§ WHAT THE EXERCISE ASKS: Please read the abstract below and state the range of transplantation efficiencies that the theoretical estimates assumed.

§ TEXT SEGMENT:
****************************************
Publication at First Faculty of Medicine |
2013

Abstract

Significant controversy exists regarding the impact of hematopoietic stroma damage by irradiation on the efficiency of engraftment of intravenously transplanted stem cells. It was previously demonstrated that in normal syngenic mice, all intravenously transplanted donor stem cells, present in the bone marrow, compete equally with those of the host.

In this study, we comprehensively compared the blood cell production derived from transplanted donor stem cells with that from the host stem cells surviving various doses of submyeloablative irradiation. We compared the partial chimerism resulting from transplantation with theoretical estimates that assumed transplantation efficiencies ranging from 100% to 20%.

The highest level of consensus between the experimental and the theoretical results was 100% for homing and engraftment (ie, the utilization of all transplanted stem cells). These results point to a very potent mechanism through which intravenously administered hematopoietic stem cells are captured from circulation, engraft in the hematopoietic tissue, and contribute to blood cell production in irradiated recipients.

The damage done to hematopoietic stroma and to the trabecular bone by submyeloablative doses of ionizing radiation does not negatively affect the homing and engraftment mechanisms of intravenously transplanted hematopoietic progenitor and stem cells. (C) 2013 American Society for Blood and Marrow Transplantation.
****************************************
(Dataset entries)
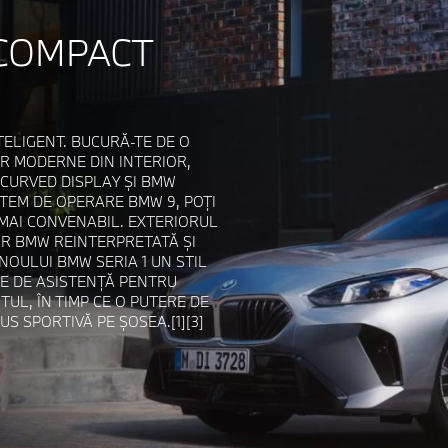
 COMPACT
TELIGENT. BUCURĂ-TE DE O
OR MODERNE DIN INTERIOR,
CURVED DISPLAY ȘI BMW
STEM DE OPERARE BMW 9, POȚI
 MAI CONVENABIL. EXTERIORUL
OR BMW REINTERPRETATĂ ȘI
NOULUI BMW SERIA 1 UN STIL
TE DE ASISTENȚĂ PENTRU
UL, ÎN TIMP CE O PUTERE DE
S SPORTIVĂ PE ȘOSEA.[1][3]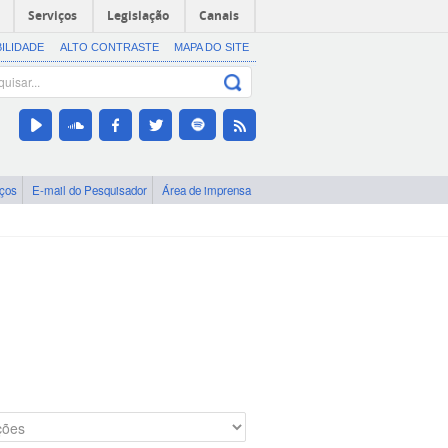
Serviços
Legislação
Canais
BILIDADE
ALTO CONTRASTE
MAPA DO SITE
iços
E-mail do Pesquisador
Área de imprensa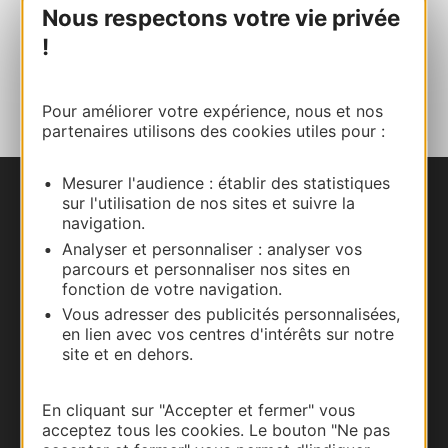
Facebook
Nous respectons votre vie privée
!
AJOUTER
AU CARNET
Pour améliorer votre expérience, nous et nos
partenaires utilisons des cookies utiles pour :
Mesurer l'audience : établir des statistiques
sur l'utilisation de nos sites et suivre la
Nous contacter
navigation.
Analyser et personnaliser : analyser vos
Carte interactive
parcours et personnaliser nos sites en
fonction de votre navigation.
Documentation
Vous adresser des publicités personnalisées,
en lien avec vos centres d'intérêts sur notre
site et en dehors.
En cliquant sur "Accepter et fermer" vous
acceptez tous les cookies. Le bouton "Ne pas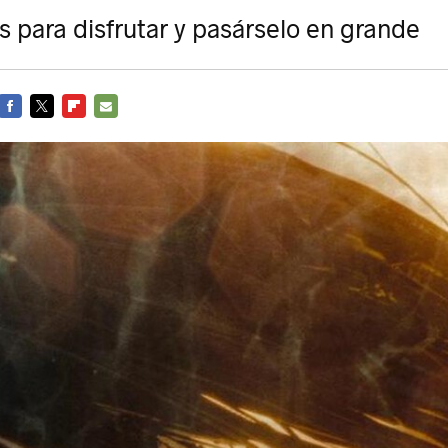
s para disfrutar y pasárselo en grande
FACEBOOK
TWITTER
FLIPBOARD
E-
MAIL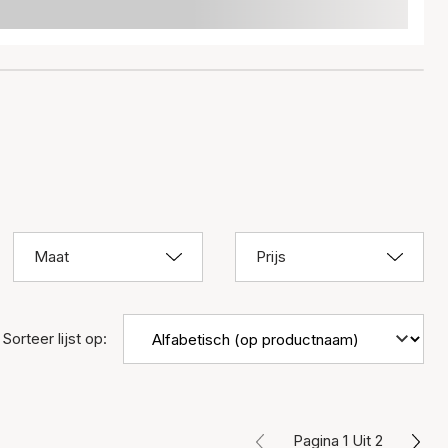
Maat
Prijs
Sorteer lijst op:
Pagina 1 Uit 2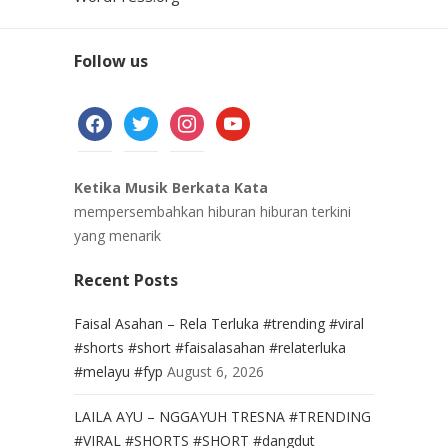
Follow us
facebook
twitter
instagram
youtube
Ketika Musik Berkata Kata
mempersembahkan hiburan hiburan terkini
yang menarik
Recent Posts
Faisal Asahan – Rela Terluka #trending #viral
#shorts #short #faisalasahan #relaterluka
#melayu #fyp
August 6, 2026
LAILA AYU – NGGAYUH TRESNA #TRENDING
#VIRAL #SHORTS #SHORT #dangdut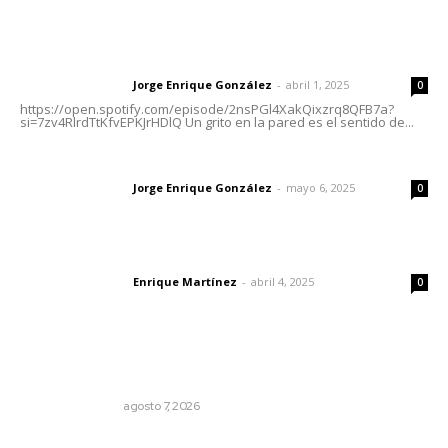
Letras del Director
Letras del director | Un grito en la pared
Jorge Enrique González
-
abril 1, 2025
Letras del director
0
https://open.spotify.com/episode/2nsPGl4XakQixzrq8QFB7a?
si=7zv4RlrdTtKfvEPKJrHDlQ Un grito en la pared es el sentido de...
Las vacas de Huajimic
Jorge Enrique González
-
mayo 6, 2025
Letras del director
0
El peatón y la ciudad
Enrique Martínez
-
abril 4, 2025
Letras del director
0
Lo más popular
Edición impresa 07 de junio de 2026
EDICIÓN IMPRESA
agosto 7, 2026
Cuando el río suena, ¿quién escucha?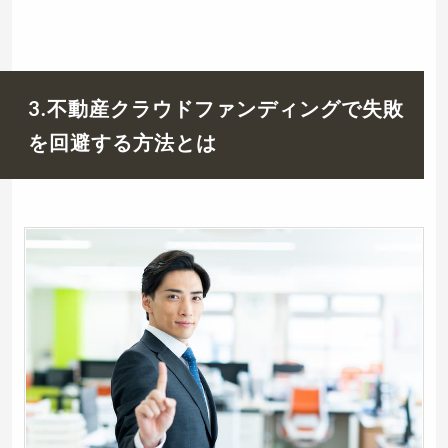
3.不動産クラウドファンディングで失敗
を回避する方法とは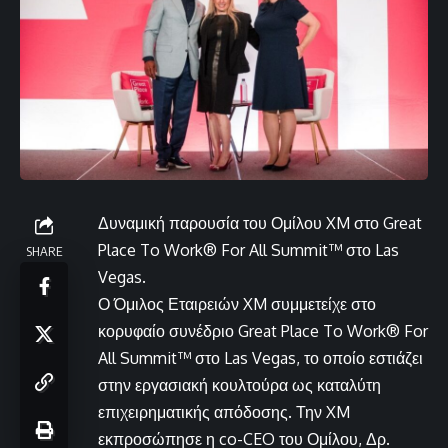
Δυναμική παρουσία του Ομίλου XM στο Great
Place To Work® For All Summit™ στο Las
SHARE
Vegas.
Ο Όμιλος Εταιρειών XM συμμετείχε στο
κορυφαίο συνέδριο Great Place To Work® For
All Summit™ στο Las Vegas, το οποίο εστιάζει
στην εργασιακή κουλτούρα ως καταλύτη
επιχειρηματικής απόδοσης. Την XM
εκπροσώπησε η co-CEO του Ομίλου, Δρ.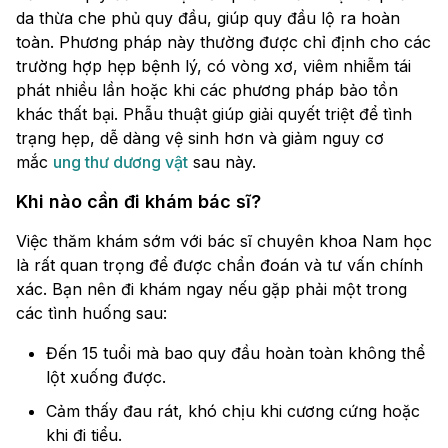
da thừa che phủ quy đầu, giúp quy đầu lộ ra hoàn
toàn. Phương pháp này thường được chỉ định cho các
trường hợp hẹp bệnh lý, có vòng xơ, viêm nhiễm tái
phát nhiều lần hoặc khi các phương pháp bảo tồn
khác thất bại. Phẫu thuật giúp giải quyết triệt để tình
trạng hẹp, dễ dàng vệ sinh hơn và giảm nguy cơ
mắc
ung thư dương vật
sau này.
Khi nào cần đi khám bác sĩ?
Việc thăm khám sớm với bác sĩ chuyên khoa Nam học
là rất quan trọng để được chẩn đoán và tư vấn chính
xác. Bạn nên đi khám ngay nếu gặp phải một trong
các tình huống sau:
Đến 15 tuổi mà bao quy đầu hoàn toàn không thể
lột xuống được.
Cảm thấy đau rát, khó chịu khi cương cứng hoặc
khi đi tiểu.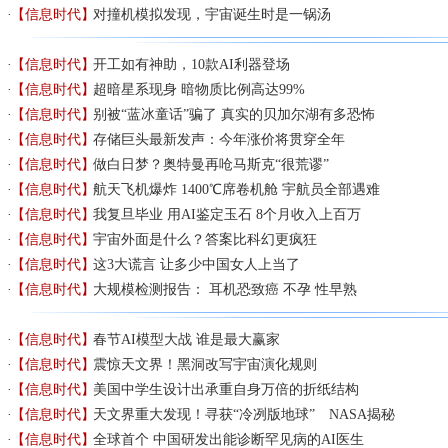
【信息时代】
对撞机模拟发现，宇宙诞生时是一锅汤
【信息时代】
开工如有神助，10款AI利器登场
【信息时代】
超暗星系现身 暗物质比例高达99%
【信息时代】
别被“蓝冰童话”骗了 真实的贝加尔湖有多恐怖
【信息时代】
存储巨头最新发声：今年涨价将贯穿全年
【信息时代】
做白日梦？奥特曼再呛马斯克“很荒谬”
【信息时代】
航天飞机爆炸 1400℃席卷机舱 宇航员全部遇难
【信息时代】
我复旦毕业 用AI鉴定玉石 8个月收入上百万
【信息时代】
宇宙外面是什么？答案比科幻更疯狂
【信息时代】
这3大谎言 让多少中国女人上当了
【信息时代】
大规模检测报告： 耳机恐致癌 不孕 性早熟
【信息时代】
春节AI模型大战 谁是最大赢家
【信息时代】
震惊天文界！黑洞改写宇宙演化规则
【信息时代】
美国中学生设计出承重自身万倍的折纸结构
【信息时代】
天文界重大发现！寻获“冷冽版地球” NASA揭秘
【信息时代】
全球首个 中国研发出能诊断罕见病的AI医生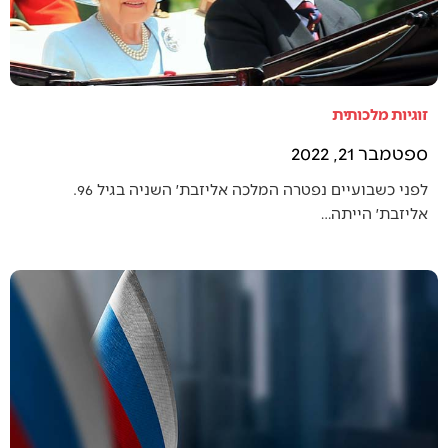
זוגיות מלכותית
ספטמבר 21, 2022
לפני כשבועיים נפטרה המלכה אליזבת׳ השניה בגיל 96.
אליזבת׳ הייתה…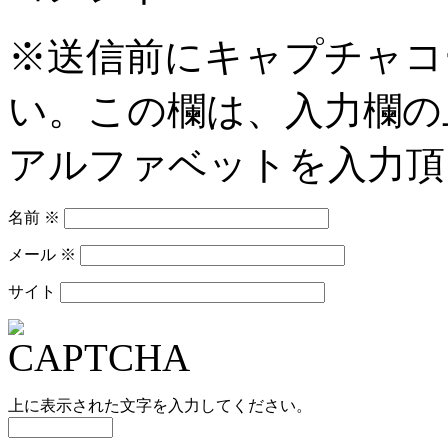
※送信前にキャプチャコ
い。この欄は、入力欄の
アルファベットを入力頂
名前
※
メール
※
サイト
上に表示された文字を入力してください。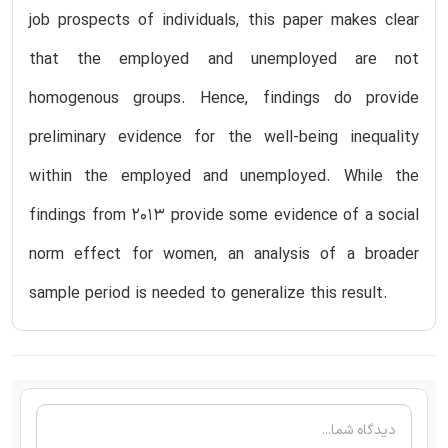
job prospects of individuals, this paper makes clear
that the employed and unemployed are not
homogenous groups. Hence, findings do provide
preliminary evidence for the well-being inequality
within the employed and unemployed. While the
findings from 2013 provide some evidence of a social
norm effect for women, an analysis of a broader
sample period is needed to generalize this result.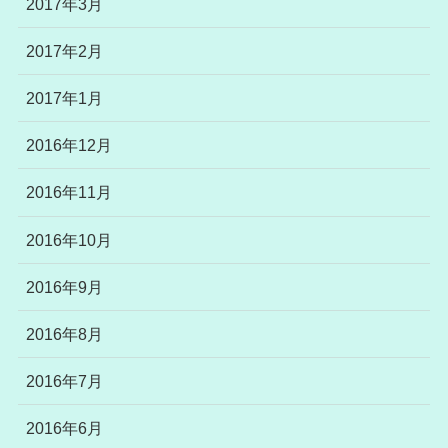
2017年3月
2017年2月
2017年1月
2016年12月
2016年11月
2016年10月
2016年9月
2016年8月
2016年7月
2016年6月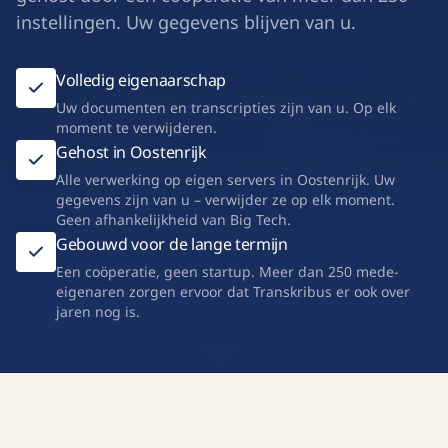
instellingen. Uw gegevens blijven van u.
Volledig eigenaarschap
Uw documenten en transcripties zijn van u. Op elk
moment te verwijderen.
Gehost in Oostenrijk
Alle verwerking op eigen servers in Oostenrijk. Uw
gegevens zijn van u – verwijder ze op elk moment.
Geen afhankelijkheid van Big Tech.
Gebouwd voor de lange termijn
Een coöperatie, geen startup. Meer dan 250 mede-
eigenaren zorgen ervoor dat Transkribus er ook over
jaren nog is.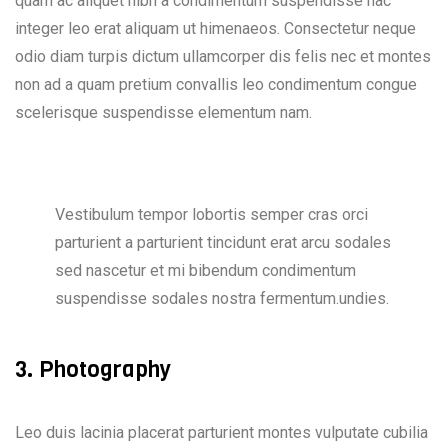
quam ac aliquet nibh a condimentum suspendisse hac
integer leo erat aliquam ut himenaeos. Consectetur neque
odio diam turpis dictum ullamcorper dis felis nec et montes
non ad a quam pretium convallis leo condimentum congue
scelerisque suspendisse elementum nam.
Vestibulum tempor lobortis semper cras orci
parturient a parturient tincidunt erat arcu sodales
sed nascetur et mi bibendum condimentum
suspendisse sodales nostra fermentum.undies.
3. Photography
Leo duis lacinia placerat parturient montes vulputate cubilia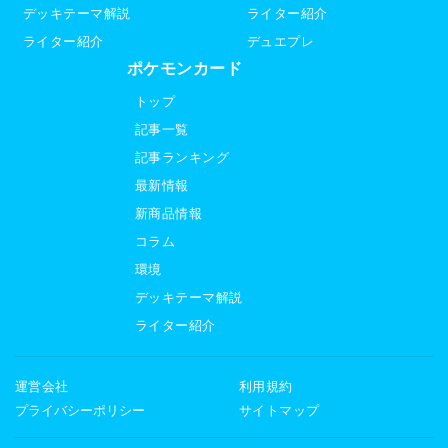
デッキテーマ解説
ライター紹介
ライター紹介
デュエプレ
ポケモンカード
トップ
記事一覧
記事ランキング
最新情報
新商品情報
コラム
環境
デッキテーマ解説
ライター紹介
運営会社
利用規約
プライバシーポリシー
サイトマップ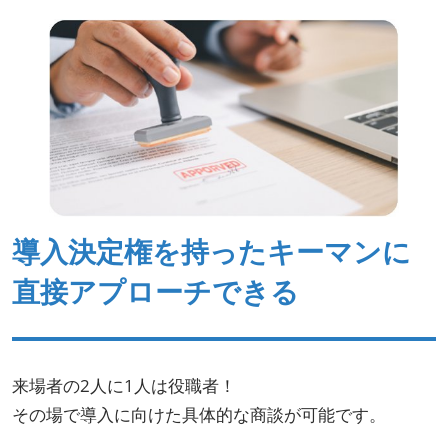
導入決定権を持ったキーマンに
直接アプローチできる
来場者の2人に1人は役職者！
その場で導入に向けた具体的な商談が可能です。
****************************************
§ ANSWER AREA: 100% to 20%